Папа, провожая поезд, шёл возле окна, ускоряя шаг, но перрон закончился. Так он и остался стоять, прощально помахивая приподнятой рукой, вслед уходящему поезду.
Мама, выглядывая в открытое вагонное окно, вытирая слёзы, смотрела на отца. В толпе он уже был не виден. Только поднятая вверх рука медленными взмахами обозначала его присутствие на перроне. Мама, уже не скрываясь, плакала. Увидев её слёзы, заплакали и мы с братиком – горько, неутешно…
* * *
Отправление поезда оживило активность пассажиров. Копошились вновь прибывшие, отыскивая место себе и своим вещам, создавая неудобства тем, кто здесь устроился до них. Только теперь, оглядевшись, я увидел, что в вагоне находились преимущественно военные – раненные, перемещавшиеся в тыл. Почти все они были непригодны для военной службы – даже по внешним признакам было видно, что здоровье их разрушено основательно. В нашем купе таких было пятеро. На нижней полке лежал на раскинутой шинели с вещмешком под головой пожилой человек в солдатской форме. Казалось, он спал, но через короткие промежутки времени начинал стонать, пытаясь подняться на ноги, но, побарахтавшись, опять ложился и пребывал в полузабытьи.

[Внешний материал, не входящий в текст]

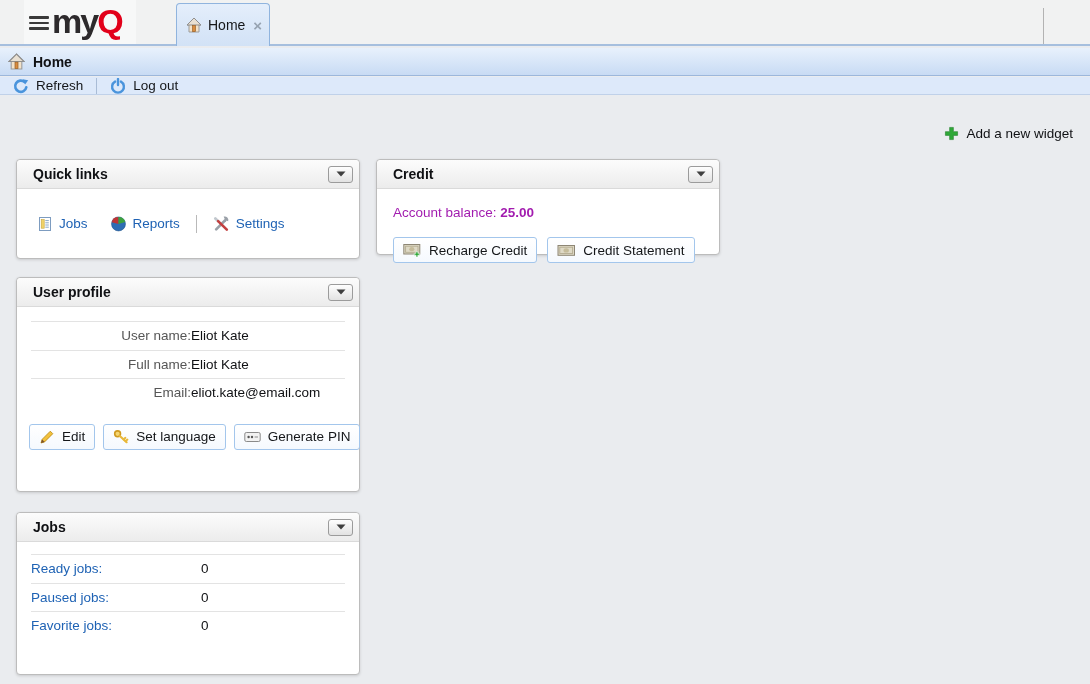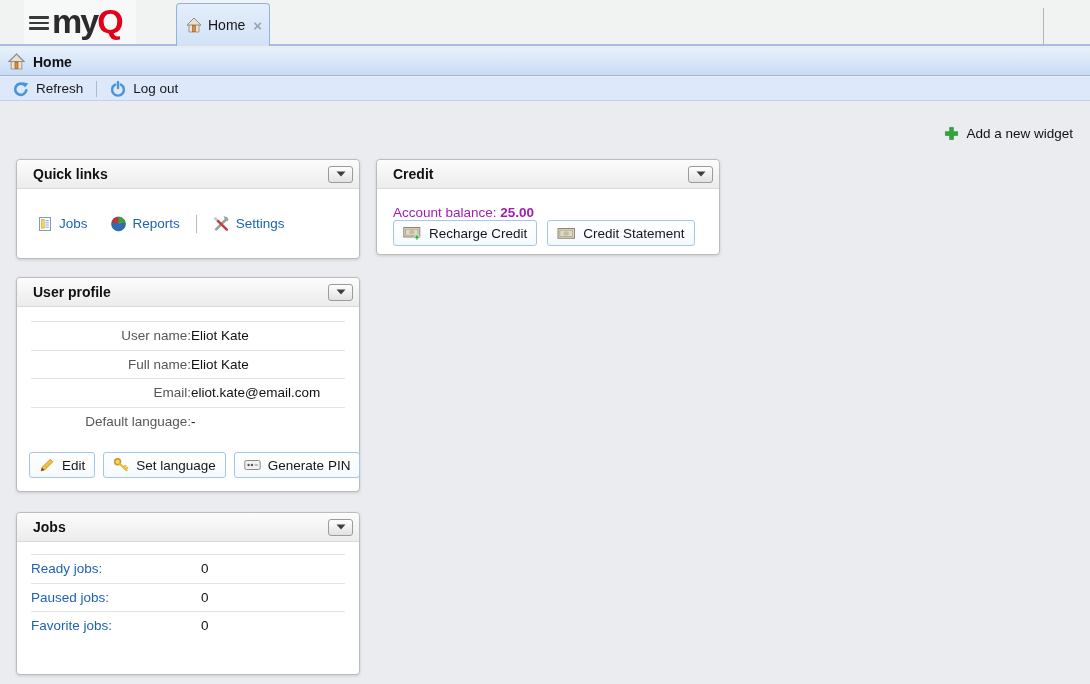--- a/index.html
+++ b/index.html
@@ -23,21 +23,21 @@
   .tab-close { font-size:15px; color:#97a3b1; font-weight:bold; line-height:1; margin-left:2px; cursor:pointer; }
   .tabstrip-divider { position:absolute; left:1043px; top:8px; width:1px; height:36px; background:#b3b3b3; }
 
   
   .home-bar { position:absolute; top:48px; left:0; width:1090px; height:28px;
               background:linear-gradient(#e8f1fc,#c8dbf4); border-bottom:1px solid #9cb7db;
               display:flex; align-items:center; padding-left:8px; gap:8px; }
   .home-bar .title { font-size:14px; font-weight:bold; color:#101114; }
 
   
-  .toolbar { position:absolute; top:77px; left:0; width:1090px; height:24px;
+  .toolbar { position:absolute; top:77px; left:0; width:1090px; height:18px;
              background:#dde9fa; border-bottom:1px solid #c0d1e9;
              display:flex; align-items:center; padding-left:9px; }
   .tool { display:flex; align-items:center; gap:7px; font-size:13.5px; color:#15171a; cursor:pointer; padding:0 4px; }
   .tool-divider { width:1px; height:16px; background:#a9bcd6; margin:0 9px; }
 
   
   .add-widget { position:absolute; top:126px; right:17px; display:flex; align-items:center; gap:7px;
                 font-size:13.5px; color:#101114; cursor:pointer; }
 
   .widget { position:absolute; background:#fff; border:1px solid #bcbcbc; border-radius:4px;
@@ -53,21 +53,21 @@
   #w-user-profile { left:16px;  top:277px; width:344px; height:215px; }
   #w-jobs         { left:16px;  top:512px; width:344px; height:163px; }
 
   .quick-links-body { display:flex; align-items:center; height:69px; padding-left:20px; }
   .qlink { display:flex; align-items:center; gap:6px; font-size:13.5px; color:#1e62b4; cursor:pointer; margin-right:22px; }
   .qlink-divider { width:1px; height:18px; background:#b9b9b9; margin:0 16px 0 -6px; }
 
   .credit-body { padding:16px 16px 0 16px; }
   .balance-line { font-size:13.5px; color:#a21caf; }
   .balance-line b { font-weight:bold; }
-  .btn-row { display:flex; gap:10px; }
+  .btn-row { display:flex; gap:10px; margin-top:17px; }
   .btn { display:inline-flex; align-items:center; gap:7px; height:26px; padding:0 9px;
          background:linear-gradient(#ffffff,#f5f9fe); border:1px solid #a3c6ec; border-radius:3px;
          font-size:13.5px; color:#15171a; cursor:pointer; white-space:nowrap; }
 
   .profile-body { padding-top:14px; }
   .prow { display:flex; align-items:center; height:28.5px; margin:0 14px; border-top:1px solid #e3e3e3; }
   .prow-label { width:160px; text-align:right; font-size:13.5px; color:#565656; }
   .prow-value { font-size:13.5px; color:#101114; }
   .profile-buttons { display:flex; gap:8px; margin:17px 0 0 12px; }
 
@@ -253,24 +253,20 @@
         <span class="prow-value">Eliot Kate</span>
       </div>
       <div class="prow">
         <span class="prow-label">Full name:</span>
         <span class="prow-value">Eliot Kate</span>
       </div>
       <div class="prow">
         <span class="prow-label">Email:</span>
         <span class="prow-value">eliot.kate@email.com</span>
       </div>
-      <div class="prow">
-        <span class="prow-label">Default language:</span>
-        <span class="prow-value">-</span>
-      </div>
       <div class="profile-buttons">
         <span class="btn">
           <span class="icon">
             <svg width="16" height="16" viewBox="0 0 16 16">
               <path d="M2 14 L3.1 10.4 L11.3 2.2 L13.8 4.7 L5.6 12.9 Z" fill="#f2c13d" stroke="#b8860b" stroke-width="0.8"></path>
               <path d="M2 14 L3.1 10.4 L5.6 12.9 Z" fill="#7a5230"></path>
             </svg>
           </span>
           <span>Edit</span>
         </span>

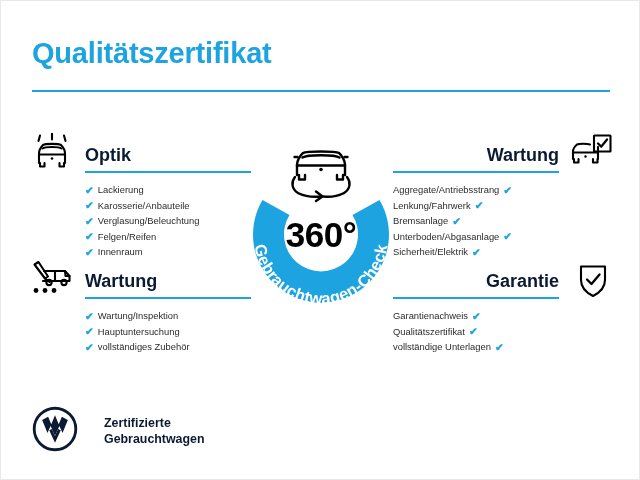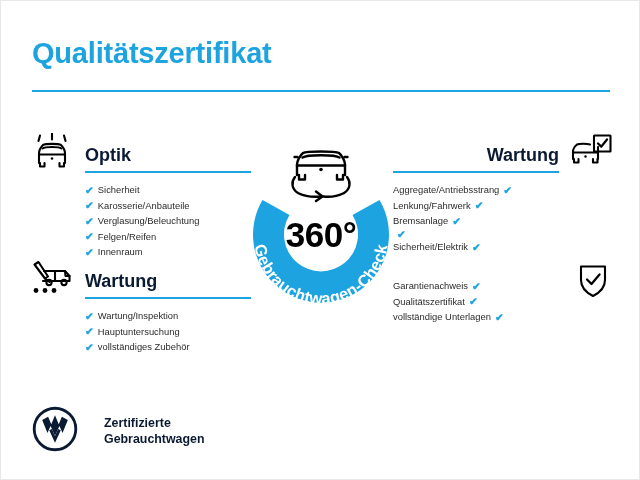--- a/index.html
+++ b/index.html
@@ -202,21 +202,21 @@
   </div>
 
   <div class="section col-left" id="sec-optik">
     <div class="sec-head">
       <div class="sec-title">Optik</div>
       <div class="sec-rule"></div>
     </div>
     <div class="items">
       <div class="item">
           <span class="check">✔</span>
-          <span>Sicherheit</span>
+          <span>Lackierung</span>
         </div>
       <div class="item">
           <span class="check">✔</span>
           <span>Karosserie/Anbauteile</span>
         </div>
       <div class="item">
           <span class="check">✔</span>
           <span>Verglasung/Beleuchtung</span>
         </div>
       <div class="item">
@@ -263,30 +263,35 @@
         </div>
       <div class="item">
           <span>Lenkung/Fahrwerk</span>
           <span class="check">✔</span>
         </div>
       <div class="item">
           <span>Bremsanlage</span>
           <span class="check">✔</span>
         </div>
       <div class="item">
+          <span>Unterboden/Abgasanlage</span>
           <span class="check">✔</span>
         </div>
       <div class="item">
           <span>Sicherheit/Elektrik</span>
           <span class="check">✔</span>
         </div>
     </div>
   </div>
 
   <div class="section col-right" id="sec-garantie">
+    <div class="sec-head">
+      <div class="sec-title">Garantie</div>
+      <div class="sec-rule"></div>
+    </div>
     <div class="items">
       <div class="item">
           <span>Garantienachweis</span>
           <span class="check">✔</span>
         </div>
       <div class="item">
           <span>Qualitätszertifikat</span>
           <span class="check">✔</span>
         </div>
       <div class="item">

– Это он после контузии такой. Головные боли и страхи всякие у него. Мы с ним на пересылке были вместе. Он всё время так мучается. Иногда разговаривает, плачет. Видно, что не в себе. Но не беспокойтесь, он мирный, – сказал военный, уступивший нам нижнюю полку.
Он решил устраиваться на третьей верхней полке, предназначенной для багажа.

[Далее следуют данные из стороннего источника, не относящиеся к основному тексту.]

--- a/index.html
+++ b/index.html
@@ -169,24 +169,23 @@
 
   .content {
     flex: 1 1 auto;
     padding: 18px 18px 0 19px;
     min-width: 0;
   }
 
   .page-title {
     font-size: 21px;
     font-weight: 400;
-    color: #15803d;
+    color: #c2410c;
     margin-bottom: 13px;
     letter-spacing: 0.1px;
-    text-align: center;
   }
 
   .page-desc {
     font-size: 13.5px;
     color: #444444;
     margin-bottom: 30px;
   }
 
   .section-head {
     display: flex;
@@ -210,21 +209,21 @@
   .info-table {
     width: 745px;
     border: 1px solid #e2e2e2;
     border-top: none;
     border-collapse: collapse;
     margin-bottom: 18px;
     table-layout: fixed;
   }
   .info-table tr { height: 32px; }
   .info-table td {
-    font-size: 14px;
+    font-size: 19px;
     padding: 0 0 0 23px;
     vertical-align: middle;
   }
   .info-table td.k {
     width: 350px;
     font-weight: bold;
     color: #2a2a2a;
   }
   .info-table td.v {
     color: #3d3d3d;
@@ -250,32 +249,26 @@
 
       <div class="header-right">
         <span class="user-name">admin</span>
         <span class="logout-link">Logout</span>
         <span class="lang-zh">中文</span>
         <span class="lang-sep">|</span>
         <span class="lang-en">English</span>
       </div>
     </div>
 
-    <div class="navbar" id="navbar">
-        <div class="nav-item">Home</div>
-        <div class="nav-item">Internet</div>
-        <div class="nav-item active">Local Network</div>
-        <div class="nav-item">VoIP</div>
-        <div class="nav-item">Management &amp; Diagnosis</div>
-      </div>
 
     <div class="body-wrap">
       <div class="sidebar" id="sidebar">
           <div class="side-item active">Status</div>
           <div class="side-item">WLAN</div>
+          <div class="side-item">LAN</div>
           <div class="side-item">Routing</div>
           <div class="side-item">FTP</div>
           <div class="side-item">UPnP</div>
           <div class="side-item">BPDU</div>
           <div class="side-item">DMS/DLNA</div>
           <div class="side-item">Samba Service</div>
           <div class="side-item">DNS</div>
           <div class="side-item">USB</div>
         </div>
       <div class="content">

Мы с братиком сидели молча, осматриваясь по сторонам. Мама расстелила постельку, но нам спать не хотелось. Она не стала настаивать и, отвернувшись, глядела в окно, периодически промокала лицо носовым платком.
Я чувствовал, что она плакала, но ни о чём не спрашивал.
Поезд набирал скорость, и монотонное гудение вагона с постукиванием колёс на стыках рельсов успокаивало. Люди находились уже в другом состоянии – озабоченные дорогой и дальнейшей судьбой, мыслями они опережали события сегодняшнего дня. Через некоторое время в наше купе протиснулись два человека – мужчина и женщина.
– Вот где мы остановимся! Эллочка, проходи сюда, – сказал прилично одетый мужчина с небольшим чемоданом, и за ним появилась дама – ухоженная, красиво одетая, возрастом намного моложе своего спутника. Мужчина усадил свою даму рядом с нами.
– А вас, гражданка, я попрошу потесниться. Вы не одни в вагоне. Другим тоже нужны места, – обращаясь к маме, сказал мужчина и ждал, когда она нас, детей, потеснит.
– Извините, но это наше место. Я здесь с двумя детьми и едем мы далеко.
Мне необходимо их кормить, укладывать спать. Им нужен отдых, это же дети, – тактично возразила мама.
– Послушайте, мамаша! Вы наплодили детей, а кто-то должен терпеть неудобства? Ваши дети – ваши хлопоты. Я свои проблемы на вас не вываливаю. Места нужны всем, возьмите младшего на колени и держите.
– Продвигайся, Эллочка, не стесняйся! – сказал мужчина своей спутнице и втёрся на сиденье, пошевеливая упитанным задом. Таким образом он осваивал пространство, получая дополнительные сантиметры для своего более комфортного размещения.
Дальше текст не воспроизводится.